Smarketing is so much more than the goofy-sounding buzzword suggests. It’s fast becoming the determining factor between whether an organisation succeeds or fails to achieve its business growth objectives by optimally aligning its marketing and sales units.
What makes smarketing scary and exciting at the same time, is that the relationship between sales and marketing is heavily dependent on interpersonal communications and human dynamics. The resultant gains, though, are worth making the effort to avoid the most common mistakes when aligning sales with inbound marketing strategy. Here’s what the people who are getting it right are doing.
Integrating sales into inbound marketing strategy
It may not sound like it, but an inbound marketing strategy does not belong exclusively to the marketing department. Sales and marketing have evolved to the point where they now overlap. The beauty of smarketing is that it emphasises common ground, instead of differences such as sales’ failure to convert leads passed to them into customers, or time wasted pitching to a lead who’s not ready to buy.
What to do:
The aim of both units is to make sure that there’s a steady flow of qualified leads and that revenue is increased for the business. Smarketing success means building inbound marketing strategy around the belief that sales and marketing have much to offer each other – real-life insight into what makes potential customers tick, from a sales point-of-view; and better targeted and more relevant content and messaging created by marketing. Clearly, inbound marketing strategy, aligned with sales, is critical to boost business growth – sufficient reason to make smarketing alignment a high priority for the senior management team; which it often isn’t. According to global B2B research and advisory firm, SiriusDecisions, an inbound marketing strategy aligned with the sales offering, can drive between five and 36 percent of an organisation’s growth.
Sales buy-in is critical to the process
Co-operation is critical to effective smarketing. In order to achieve co-operation, cross-functional processes need to be in place to make sure that both sides are in alignment. But be warned: achieving changes to any aspect of corporate culture is typically anything but smooth sailing. What makes all the difference to success is executive buy-in with a filter-down approach.
What to do:
An effective approach is to assign individuals to the process of fostering a co-operative relationship between sales and marketing. Fail to address the human dimension of smarketing and any attempt to achieve an effective alignment of these business units is doomed to fail. Only once the relationship between sales and marketing has been addressed, should teams move on to the nuts-and-bolts of how departments should support each other, as well as the tools, processes and metrics to be used.
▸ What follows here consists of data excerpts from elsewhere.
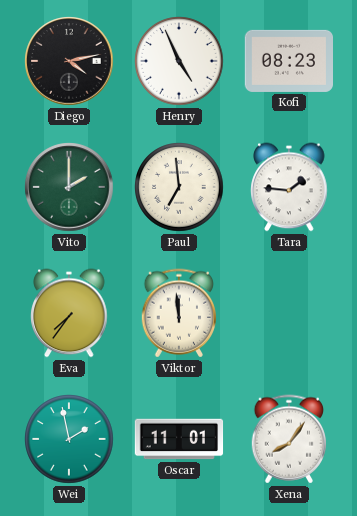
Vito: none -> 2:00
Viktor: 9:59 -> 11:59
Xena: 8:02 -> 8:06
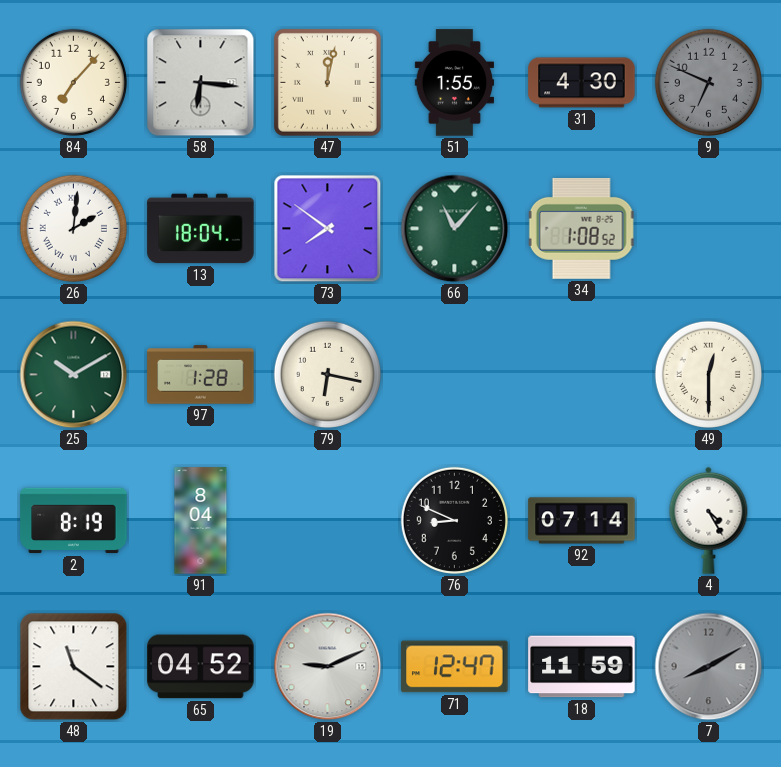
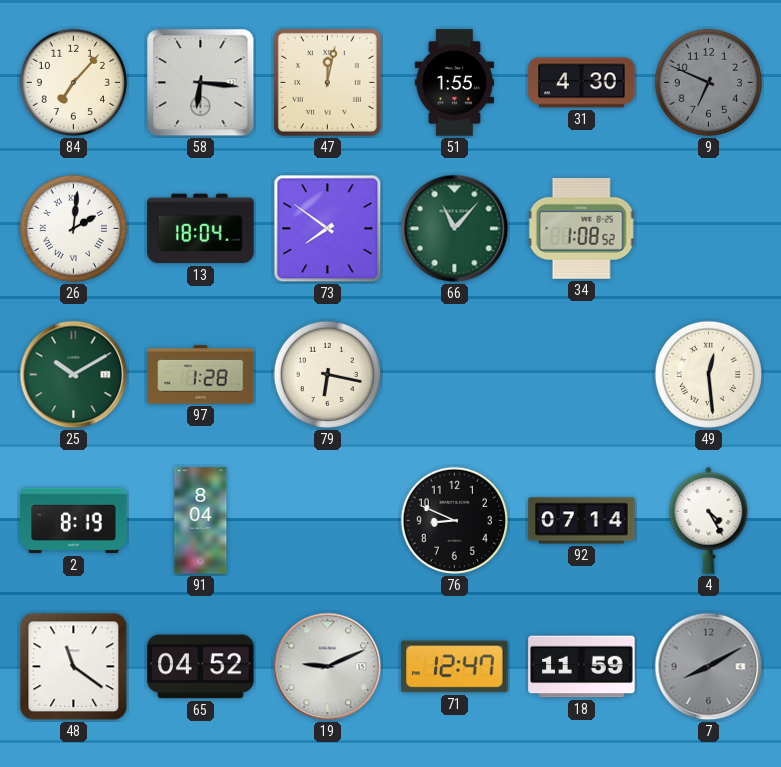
49: 12:30 -> 12:29
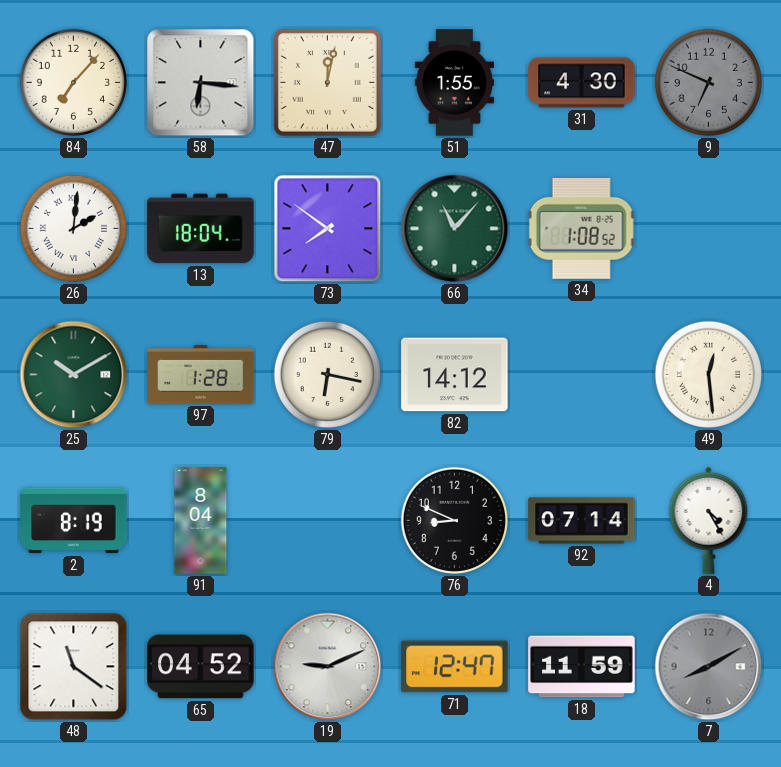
82: none -> 14:12
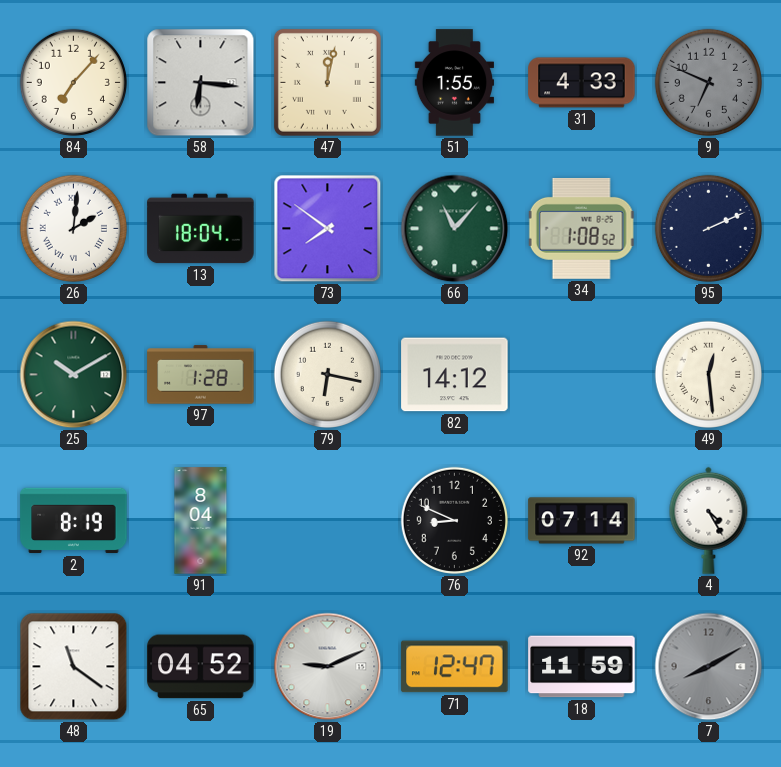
31: 4:30 -> 4:33
95: none -> 2:11
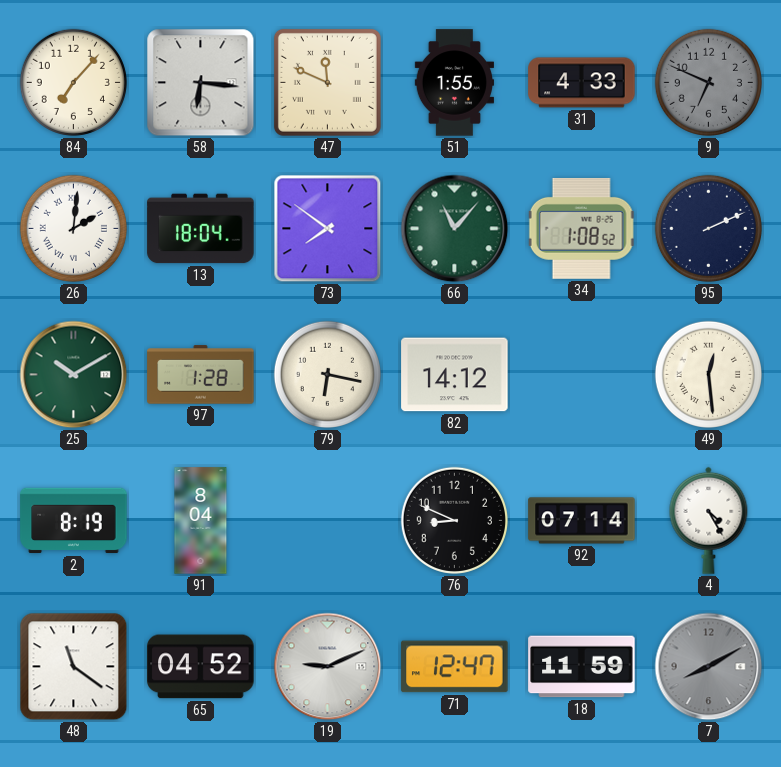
47: 12:02 -> 11:49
Don’t expect quick results. Change takes time and systems that produce hoped-for results take even longer.
Alignment of people and business processes
One of the most valuable steps along the road to sales and marketing alignment is taking the time to experience the challenges faced on a daily basis by the respective business units. Three critical areas to consider in order to get the most out of the exercise are: unknown processes, agility and fairness.
What to do:
Avoid placing too much emphasis on technology. First make sure people and business processes are aligned. Encourage insight, on the part of sales, into what goes into the supply of a continuous stream of quality leads, and an appreciation within the marketing team of the pressures of achieving sales quotas on a continuous basis.
Smarketing is an ongoing process
One of the biggest obstacles to avoid in achieving sales and marketing alignment is resorting to quick fixes, which usually mean providing more training, employing additional reps and generating an increasing number of leads.
The integration of sales and marketing is based on a dynamic relationship between different but overlapping functions. This means the journey of constant evaluation and incremental improvement is likely to remain both scary and exciting, while its gains are critical to the future success of business.